• [Estratto]
______

Governo avanti sulla legge elettorale, anche senza collaborazione dell’opposizione

16/05/2026

Il percorso parlamentare per la definizione delle nuove regole del gioco elettorale sembra aver imboccato una corsia preferenziale, determinata a superare la totale assenza di dialogo tra le diverse forze politiche. Di fronte al netto rifiuto da parte delle opposizioni di sedersi a un tavolo comune per ridisegnare i confini del dopo Rosatellum, i vertici del partito di maggioranza relativa manifestano la ferma intenzione di procedere senza esitazioni. Questa determinazione emerge con chiarezza dalle parole dei principali referenti del dossier, come dimostra l’efficace sintesi di Giovanni Donzelli, figura chiave di Fratelli d’Italia per la gestione della materia elettorale, che ha commentato la situazione: «preso atto del muro che c’è, si va avanti spediti. Amen».

La tabella di marcia della riforma, ribattezzata Stabilicum dai suoi promotori e definita Melonellum dai detrattori, prevede passaggi serrati alla Camera dei deputati, dove si stanno per concludere le audizioni dei costituzionalisti prima di entrare nella fase cruciale degli emendamenti in prima commissione. L’obiettivo temporale stabilito dai leader della coalizione di governo punta a ottenere il primo via libera a Montecitorio entro il mese di giugno, per poi trasferire il testo al Senato con la prospettiva di un’approvazione definitiva all’inizio del mese di ottobre.

Questo calendario serrato verrà portato avanti anche in mancanza di una convergenza con il fronte progressista. Gli sherpa della maggioranza descrivono un panorama di totale arroccamento da parte delle minoranze, una chiusura che avrebbe convinto la stessa presidente del Consiglio a non avviare trattative dirette con i leader dello schieramento avversario, giudicando un simile tentativo come un potenziale harakiri politico. All’interno dell’esecutivo si fa strada l’opinione che il centrosinistra preferisca lasciare alla destra la responsabilità di approvare la riforma da sola, per poterla poi utilizzare come argomento polemico durante la successiva campagna elettorale.

______

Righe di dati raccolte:
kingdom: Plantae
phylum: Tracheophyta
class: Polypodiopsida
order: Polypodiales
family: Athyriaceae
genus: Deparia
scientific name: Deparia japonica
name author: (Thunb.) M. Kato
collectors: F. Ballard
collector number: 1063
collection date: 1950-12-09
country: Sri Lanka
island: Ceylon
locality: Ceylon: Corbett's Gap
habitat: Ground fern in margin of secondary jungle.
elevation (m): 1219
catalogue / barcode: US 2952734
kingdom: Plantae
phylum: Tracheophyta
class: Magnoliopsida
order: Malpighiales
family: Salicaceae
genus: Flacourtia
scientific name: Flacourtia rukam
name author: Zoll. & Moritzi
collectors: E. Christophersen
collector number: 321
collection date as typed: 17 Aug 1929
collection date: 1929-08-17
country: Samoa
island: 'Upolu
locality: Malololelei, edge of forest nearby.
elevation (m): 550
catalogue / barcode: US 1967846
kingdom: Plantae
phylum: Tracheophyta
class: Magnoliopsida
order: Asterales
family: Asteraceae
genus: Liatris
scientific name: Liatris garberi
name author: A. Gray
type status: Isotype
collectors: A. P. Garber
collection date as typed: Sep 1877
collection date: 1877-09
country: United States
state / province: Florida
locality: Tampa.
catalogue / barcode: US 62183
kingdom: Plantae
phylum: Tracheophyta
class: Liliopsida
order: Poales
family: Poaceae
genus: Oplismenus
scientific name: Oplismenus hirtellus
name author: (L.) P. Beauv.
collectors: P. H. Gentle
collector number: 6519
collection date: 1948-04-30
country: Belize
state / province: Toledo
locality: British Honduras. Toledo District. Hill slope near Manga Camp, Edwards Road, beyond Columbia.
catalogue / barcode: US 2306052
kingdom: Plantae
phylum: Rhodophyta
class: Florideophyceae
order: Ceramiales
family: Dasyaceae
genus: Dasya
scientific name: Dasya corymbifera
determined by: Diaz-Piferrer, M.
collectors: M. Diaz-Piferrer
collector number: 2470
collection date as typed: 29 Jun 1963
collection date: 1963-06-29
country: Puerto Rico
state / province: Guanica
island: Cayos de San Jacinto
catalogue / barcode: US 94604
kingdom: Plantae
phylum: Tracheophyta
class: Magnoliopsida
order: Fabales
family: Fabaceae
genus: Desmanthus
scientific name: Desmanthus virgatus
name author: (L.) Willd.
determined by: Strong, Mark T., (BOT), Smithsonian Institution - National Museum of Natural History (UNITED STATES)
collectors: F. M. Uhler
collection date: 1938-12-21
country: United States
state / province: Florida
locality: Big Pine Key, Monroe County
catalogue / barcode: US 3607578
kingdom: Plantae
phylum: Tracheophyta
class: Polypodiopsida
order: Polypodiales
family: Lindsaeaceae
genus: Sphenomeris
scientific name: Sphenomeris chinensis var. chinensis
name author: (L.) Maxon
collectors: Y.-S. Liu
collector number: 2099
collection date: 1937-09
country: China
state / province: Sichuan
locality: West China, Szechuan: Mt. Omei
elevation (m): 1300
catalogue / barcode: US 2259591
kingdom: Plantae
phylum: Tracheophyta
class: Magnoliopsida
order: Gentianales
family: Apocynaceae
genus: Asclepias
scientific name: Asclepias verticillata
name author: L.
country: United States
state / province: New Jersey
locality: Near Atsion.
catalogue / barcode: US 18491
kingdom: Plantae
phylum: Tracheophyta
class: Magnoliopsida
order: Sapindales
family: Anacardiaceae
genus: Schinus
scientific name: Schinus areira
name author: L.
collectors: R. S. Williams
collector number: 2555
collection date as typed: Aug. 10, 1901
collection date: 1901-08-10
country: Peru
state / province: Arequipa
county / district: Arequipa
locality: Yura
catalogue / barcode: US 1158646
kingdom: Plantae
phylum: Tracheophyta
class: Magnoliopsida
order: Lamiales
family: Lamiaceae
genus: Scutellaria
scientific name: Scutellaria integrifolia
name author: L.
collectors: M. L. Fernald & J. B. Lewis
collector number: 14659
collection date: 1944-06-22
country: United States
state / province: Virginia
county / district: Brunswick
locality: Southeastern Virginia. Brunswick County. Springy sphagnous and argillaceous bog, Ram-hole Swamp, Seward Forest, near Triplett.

______

• [Consegna]
Continua l'articolo sulla legge elettorale, riprendendo subito dopo la sua ultima frase.

• [Risultato atteso]
Allo stesso tempo, si ipotizza che una parte dell’opposizione possa segretamente sperare nel successo dello Stabilicum, poiché i meccanismi previsti potrebbero garantire un premio di governabilità e numeri certi anche a un eventuale governo di segno opposto. Per Giorgia Meloni la riforma rappresenta una necessità strategica non priva di rischi, volta a scongiurare lo spettro di future crisi di governo in un contesto internazionale ed energetico instabile. L’assenza di una legge maggioritaria forte potrebbe costringere il primo partito a dare vita a esecutivi di responsabilità con formule multicolore, un’opzione che la leadership di Fratelli d’Italia intende evitare a ogni costo.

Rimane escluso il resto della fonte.